The story follows Randy, attempting to write a eulogy for his eldest brother while confronting the manner of his death and everything that led to it. In a stream-of-consciousness that is sometimes frustratingly fragmented, Palmer paints the story of the four Green brothers (Adam, Willie, Randy, and Evan) growing up under absentee parents, in a world of conflict, violence, rivalry, and tenuous safety. The novel explores family and perception, how different people can live inside different realities, and how memory can fracture and wound.
"...in her mind I had abandoned Adam, I had ignored him at a time when he needed me, it hurt me to hear that, of course, because a part of me saw it that way, too..."
It’s raw and real and confused and laden with grief. It’s not pretty, it’s not perfect, but it is very, very good. Beautiful and upsetting, it made me think about my own relationships with my siblings (markedly healthier than the Greens') and about questions that haunt many families: where do you lay blame, when do you set down guilt, and at what point is blood no longer thicker than water?

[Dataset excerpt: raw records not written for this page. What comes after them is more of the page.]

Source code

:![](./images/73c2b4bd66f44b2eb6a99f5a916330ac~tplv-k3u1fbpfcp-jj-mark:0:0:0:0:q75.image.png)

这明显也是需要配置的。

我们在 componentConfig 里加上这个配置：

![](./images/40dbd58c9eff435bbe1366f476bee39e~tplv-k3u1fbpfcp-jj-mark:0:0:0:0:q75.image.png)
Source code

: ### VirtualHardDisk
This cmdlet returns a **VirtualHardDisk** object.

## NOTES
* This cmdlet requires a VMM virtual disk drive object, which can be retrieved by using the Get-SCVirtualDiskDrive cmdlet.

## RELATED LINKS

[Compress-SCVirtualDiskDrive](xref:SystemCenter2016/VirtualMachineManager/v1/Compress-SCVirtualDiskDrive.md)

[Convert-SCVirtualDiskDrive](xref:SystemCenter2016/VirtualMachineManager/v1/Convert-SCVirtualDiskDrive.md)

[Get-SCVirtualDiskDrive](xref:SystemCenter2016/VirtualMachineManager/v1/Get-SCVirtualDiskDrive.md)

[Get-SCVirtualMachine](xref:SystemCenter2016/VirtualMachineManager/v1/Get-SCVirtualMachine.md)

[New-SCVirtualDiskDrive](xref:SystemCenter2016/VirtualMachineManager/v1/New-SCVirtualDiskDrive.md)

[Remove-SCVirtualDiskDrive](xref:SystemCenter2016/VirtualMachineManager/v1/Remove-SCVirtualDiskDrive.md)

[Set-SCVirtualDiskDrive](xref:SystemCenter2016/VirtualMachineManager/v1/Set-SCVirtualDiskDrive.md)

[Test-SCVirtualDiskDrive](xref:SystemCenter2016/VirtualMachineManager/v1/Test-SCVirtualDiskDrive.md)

For readers who appreciated Sally Rooney’s style in Normal People or Conversations with Friends, Palmer’s unique prose might do the trick. I’ll be looking out eagerly for future work.
Thank you to Netgalley as well as Taag & Rohg for providing me with an ARC in exchange for an honest review.
4 and 1/2 stars (rounded up to 5).
Media/Journalist 1852272
Catbirds explores the deep, complex, and sometimes-maddening ties of family. As Randy untangles what led up to his brother’s death—and his own possible role—it raises old issues of obligation, expectation, and loyalty. Ultimately, Catbirds is an exploration of the boundaries of loss and love: What do we owe our parents? Our siblings? And how far does that go when one’s own survival is at stake?
The answers offer a portrait of family relationships, told through Randy’s thoughts in the moments before his brother’s memorial service is about to start that is both original and universal, This is a remarkable debut novel.